Nanotechnology delivers drugs

29 May 2006 | News | Update from University of Warwick
These updates are republished press releases and communications from members of the Science|Business Network
Nanomedicine can be more than a case of adding a trendy label to traditional approaches to pharmaceuticals.

"Nanomedicine" first reared its head 40 years ago in the film, Fantastic Voyage. (The film makers then recruited Isaac Asimov to turn it into a book.) More recently, there have been a few attempts to use the label to make traditional biomedical research look trendy.
 
While you could describe most drugs research as nanotechnology, that is the after all about the size of the molecules they use, there are some genuine new applications of small size to drug development.

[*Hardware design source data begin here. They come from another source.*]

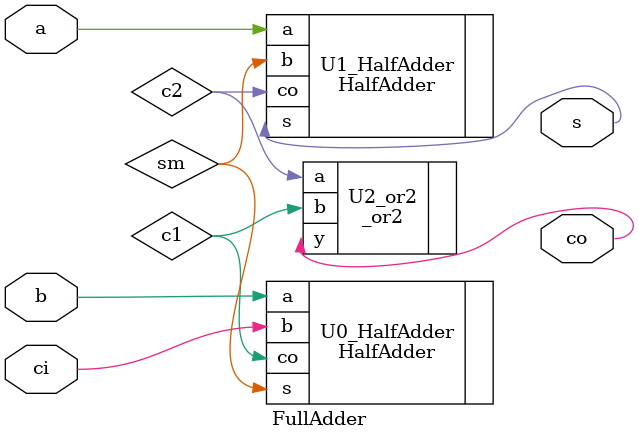
<source format=v>

module FullAdder(a, b, ci, co, s); //Module of Full Adder
	input a, b, ci; //a,b : Variable for input binary signals //ci : Variable of input carry value for full adder
	output co, s; //co : Output port for carry of result //s : Output port for result
	
	wire sm, c1, c2; //sm : Wire for internal result //c1,c2 : Wire for internal carry
	
	HalfAdder U0_HalfAdder(.a(b),.b(ci),.co(c1),.s(sm)); //Add b and input carry use half adder
	HalfAdder U1_HalfAdder(.a(a),.b(sm),.co(c2),.s(s)); //Add a and result of first half adder use half adder
	_or2 U2_or2(.a(c2),.b(c1),.y(co)); //co = c1 + c2
endmodule //End of module
</source>
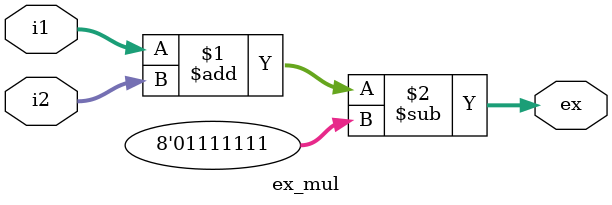
<source format=v>
module ex_mul (i1, i2, ex);
input [7:0] i1, i2;
output [7:0] ex;

wire [7:0] ex;

assign ex = i1 + i2 - 8'd127;
endmodule
</source>
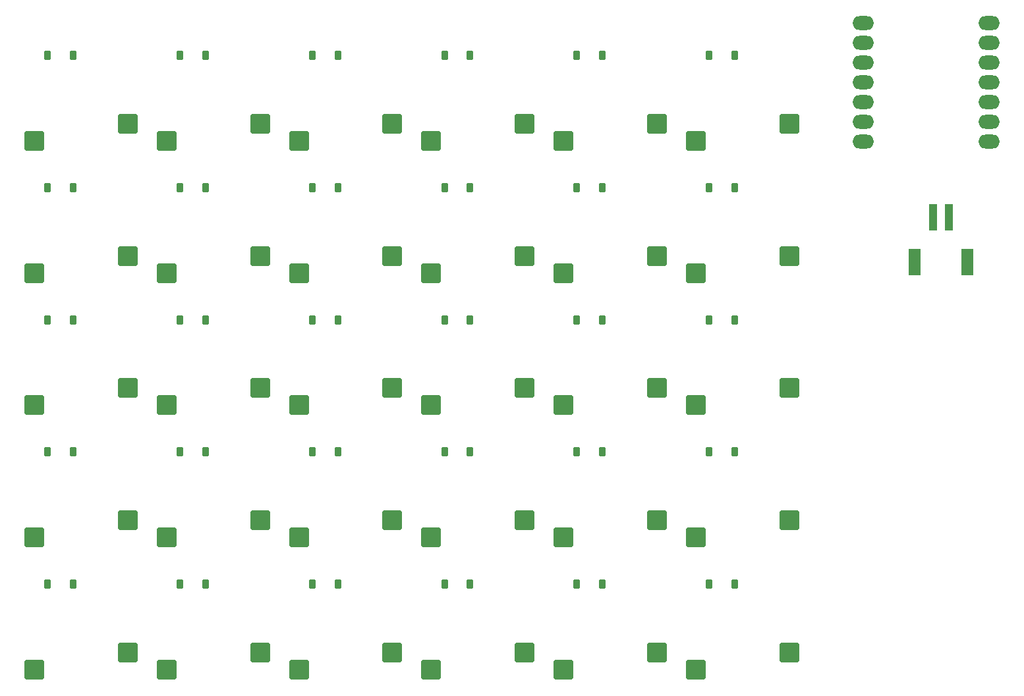
<source format=gbr>
%TF.GenerationSoftware,KiCad,Pcbnew,9.0.7*%
%TF.CreationDate,2026-01-26T14:59:17-06:00*%
%TF.ProjectId,LillyKey,4c696c6c-794b-4657-992e-6b696361645f,rev?*%
%TF.SameCoordinates,Original*%
%TF.FileFunction,Paste,Top*%
%TF.FilePolarity,Positive*%
%FSLAX46Y46*%
G04 Gerber Fmt 4.6, Leading zero omitted, Abs format (unit mm)*
G04 Created by KiCad (PCBNEW 9.0.7) date 2026-01-26 14:59:17*
%MOMM*%
%LPD*%
G01*
G04 APERTURE LIST*
G04 Aperture macros list*
%AMRoundRect*
0 Rectangle with rounded corners*
0 $1 Rounding radius*
0 $2 $3 $4 $5 $6 $7 $8 $9 X,Y pos of 4 corners*
0 Add a 4 corners polygon primitive as box body*
4,1,4,$2,$3,$4,$5,$6,$7,$8,$9,$2,$3,0*
0 Add four circle primitives for the rounded corners*
1,1,$1+$1,$2,$3*
1,1,$1+$1,$4,$5*
1,1,$1+$1,$6,$7*
1,1,$1+$1,$8,$9*
0 Add four rect primitives between the rounded corners*
20,1,$1+$1,$2,$3,$4,$5,0*
20,1,$1+$1,$4,$5,$6,$7,0*
20,1,$1+$1,$6,$7,$8,$9,0*
20,1,$1+$1,$8,$9,$2,$3,0*%
G04 Aperture macros list end*
%ADD10RoundRect,0.250000X1.025000X1.000000X-1.025000X1.000000X-1.025000X-1.000000X1.025000X-1.000000X0*%
%ADD11RoundRect,0.225000X0.225000X0.375000X-0.225000X0.375000X-0.225000X-0.375000X0.225000X-0.375000X0*%
%ADD12R,0.990600X3.505200*%
%ADD13R,1.498600X3.403600*%
%ADD14O,2.750000X1.800000*%
G04 APERTURE END LIST*
D10*
%TO.C,SW10*%
X81500000Y-57000000D03*
X93500000Y-54800000D03*
%TD*%
%TO.C,SW30*%
X115500000Y-108000000D03*
X127500000Y-105800000D03*
%TD*%
%TO.C,SW29*%
X98500000Y-108000000D03*
X110500000Y-105800000D03*
%TD*%
%TO.C,SW28*%
X81500000Y-108000000D03*
X93500000Y-105800000D03*
%TD*%
%TO.C,SW27*%
X64500000Y-108000000D03*
X76500000Y-105800000D03*
%TD*%
%TO.C,SW26*%
X47500000Y-108000000D03*
X59500000Y-105800000D03*
%TD*%
%TO.C,SW25*%
X30500000Y-108000000D03*
X42500000Y-105800000D03*
%TD*%
%TO.C,SW24*%
X115500000Y-91000000D03*
X127500000Y-88800000D03*
%TD*%
%TO.C,SW23*%
X98500000Y-91000000D03*
X110500000Y-88800000D03*
%TD*%
%TO.C,SW22*%
X81500000Y-91000000D03*
X93500000Y-88800000D03*
%TD*%
%TO.C,SW21*%
X64500000Y-91000000D03*
X76500000Y-88800000D03*
%TD*%
%TO.C,SW20*%
X47500000Y-91000000D03*
X59500000Y-88800000D03*
%TD*%
%TO.C,SW19*%
X30500000Y-91000000D03*
X42500000Y-88800000D03*
%TD*%
%TO.C,SW18*%
X115500000Y-74000000D03*
X127500000Y-71800000D03*
%TD*%
%TO.C,SW17*%
X98500000Y-74000000D03*
X110500000Y-71800000D03*
%TD*%
%TO.C,SW16*%
X81500000Y-74000000D03*
X93500000Y-71800000D03*
%TD*%
%TO.C,SW15*%
X64500000Y-74000000D03*
X76500000Y-71800000D03*
%TD*%
%TO.C,SW14*%
X47500000Y-74000000D03*
X59500000Y-71800000D03*
%TD*%
%TO.C,SW13*%
X30500000Y-74000000D03*
X42500000Y-71800000D03*
%TD*%
%TO.C,SW12*%
X115500000Y-57000000D03*
X127500000Y-54800000D03*
%TD*%
%TO.C,SW11*%
X98500000Y-57000000D03*
X110500000Y-54800000D03*
%TD*%
%TO.C,SW9*%
X64500000Y-57000000D03*
X76500000Y-54800000D03*
%TD*%
%TO.C,SW8*%
X47500000Y-57000000D03*
X59500000Y-54800000D03*
%TD*%
%TO.C,SW7*%
X30500000Y-57000000D03*
X42500000Y-54800000D03*
%TD*%
%TO.C,SW6*%
X115500000Y-40000000D03*
X127500000Y-37800000D03*
%TD*%
%TO.C,SW5*%
X98500000Y-40000000D03*
X110500000Y-37800000D03*
%TD*%
%TO.C,SW4*%
X81500000Y-40000000D03*
X93500000Y-37800000D03*
%TD*%
%TO.C,SW3*%
X64500000Y-40000000D03*
X76500000Y-37800000D03*
%TD*%
%TO.C,SW2*%
X47500000Y-40000000D03*
X59500000Y-37800000D03*
%TD*%
%TO.C,SW1*%
X30500000Y-40000000D03*
X42500000Y-37800000D03*
%TD*%
D11*
%TO.C,D2*%
X49200000Y-29000000D03*
X52500000Y-29000000D03*
%TD*%
D12*
%TO.C,J1*%
X145999999Y-49809999D03*
D13*
X143649999Y-55560000D03*
D12*
X148000001Y-49809999D03*
D13*
X150350001Y-55560000D03*
%TD*%
D11*
%TO.C,D30*%
X120500000Y-97000000D03*
X117200000Y-97000000D03*
%TD*%
%TO.C,D29*%
X103500000Y-97000000D03*
X100200000Y-97000000D03*
%TD*%
%TO.C,D28*%
X86500000Y-97000000D03*
X83200000Y-97000000D03*
%TD*%
%TO.C,D27*%
X69500000Y-97000000D03*
X66200000Y-97000000D03*
%TD*%
%TO.C,D26*%
X52500000Y-97000000D03*
X49200000Y-97000000D03*
%TD*%
%TO.C,D25*%
X35500000Y-97000000D03*
X32200000Y-97000000D03*
%TD*%
%TO.C,D24*%
X120500000Y-80000000D03*
X117200000Y-80000000D03*
%TD*%
%TO.C,D23*%
X103500000Y-80000000D03*
X100200000Y-80000000D03*
%TD*%
%TO.C,D22*%
X86500000Y-80000000D03*
X83200000Y-80000000D03*
%TD*%
%TO.C,D21*%
X69500000Y-80000000D03*
X66200000Y-80000000D03*
%TD*%
%TO.C,D20*%
X52500000Y-80000000D03*
X49200000Y-80000000D03*
%TD*%
%TO.C,D19*%
X35500000Y-80000000D03*
X32200000Y-80000000D03*
%TD*%
%TO.C,D18*%
X120500000Y-63000000D03*
X117200000Y-63000000D03*
%TD*%
%TO.C,D17*%
X103500000Y-63000000D03*
X100200000Y-63000000D03*
%TD*%
%TO.C,D16*%
X86500000Y-63000000D03*
X83200000Y-63000000D03*
%TD*%
%TO.C,D15*%
X69500000Y-63000000D03*
X66200000Y-63000000D03*
%TD*%
%TO.C,D14*%
X52500000Y-63000000D03*
X49200000Y-63000000D03*
%TD*%
%TO.C,D13*%
X35500000Y-63000000D03*
X32200000Y-63000000D03*
%TD*%
%TO.C,D12*%
X120500000Y-46000000D03*
X117200000Y-46000000D03*
%TD*%
%TO.C,D11*%
X103500000Y-46000000D03*
X100200000Y-46000000D03*
%TD*%
%TO.C,D10*%
X86500000Y-46000000D03*
X83200000Y-46000000D03*
%TD*%
%TO.C,D9*%
X69500000Y-46000000D03*
X66200000Y-46000000D03*
%TD*%
%TO.C,D8*%
X52500000Y-46000000D03*
X49200000Y-46000000D03*
%TD*%
%TO.C,D7*%
X35500000Y-46000000D03*
X32200000Y-46000000D03*
%TD*%
%TO.C,D6*%
X120500000Y-29000000D03*
X117200000Y-29000000D03*
%TD*%
%TO.C,D5*%
X103500000Y-29000000D03*
X100200000Y-29000000D03*
%TD*%
%TO.C,D4*%
X86500000Y-29000000D03*
X83200000Y-29000000D03*
%TD*%
%TO.C,D3*%
X69500000Y-29000000D03*
X66200000Y-29000000D03*
%TD*%
%TO.C,D1*%
X35500000Y-29000000D03*
X32200000Y-29000000D03*
%TD*%
D14*
%TO.C,U2*%
X153204960Y-40120000D03*
X153204960Y-37580000D03*
X153204960Y-35040000D03*
X153204960Y-32500000D03*
X153204960Y-29960000D03*
X153204960Y-27420000D03*
X153204960Y-24880000D03*
X137015040Y-24880000D03*
X137015040Y-27420000D03*
X137015040Y-29960000D03*
X137015040Y-32500000D03*
X137015040Y-35040000D03*
X137015040Y-37580000D03*
X137015040Y-40120000D03*
%TD*%
M02*

</source>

If nothing else, just thinking nano can freshen up approaches to R&D. That's why we looked with interest at a paper in Molecular Pharmaceutics, with the mind bending title "Diacyllipid Micelle-Based Nanocarrier for Magnetically Guided Delivery of Drugs in Photodynamic Therapy".
 
We can do no better than lift a couple of sentences in a recent issue of American Chemical Society (ACS) News Service Press Package. "The great promise of nanomedicine in opening a new era in diagnosis and treatment of disease depends heavily on the availability of versatile nanocarriers. The ultra-small counterparts of hypodermic syringes and IVs, nanocarriers are the containers that will carry and deliver nanodiagnostic and nanotherapeutics to their targets inside the human body."
 
The first sentence of the abstract of the paper, by teams from the State University of New York at Buffalo, says: "We report the design, synthesis using nanochemistry, and characterization of a novel multifunctional polymeric micelle-based nanocarrier system, which demonstrates combined function of magnetophoretically guided drug delivery together with light-activated photodynamic therapy."
 
It then turns into some hairy chemistry, culminating in the conclusion that "incorporating a magnetic moiety in a nanocarrier formulation can unequivocally offer an additional degree of freedom for targeted drug delivery and consequent therapeutic efficacy".
 
Looks like there could be some innovation opportunities in this area after all. Nanomedicine can be more than a rebadging exercise.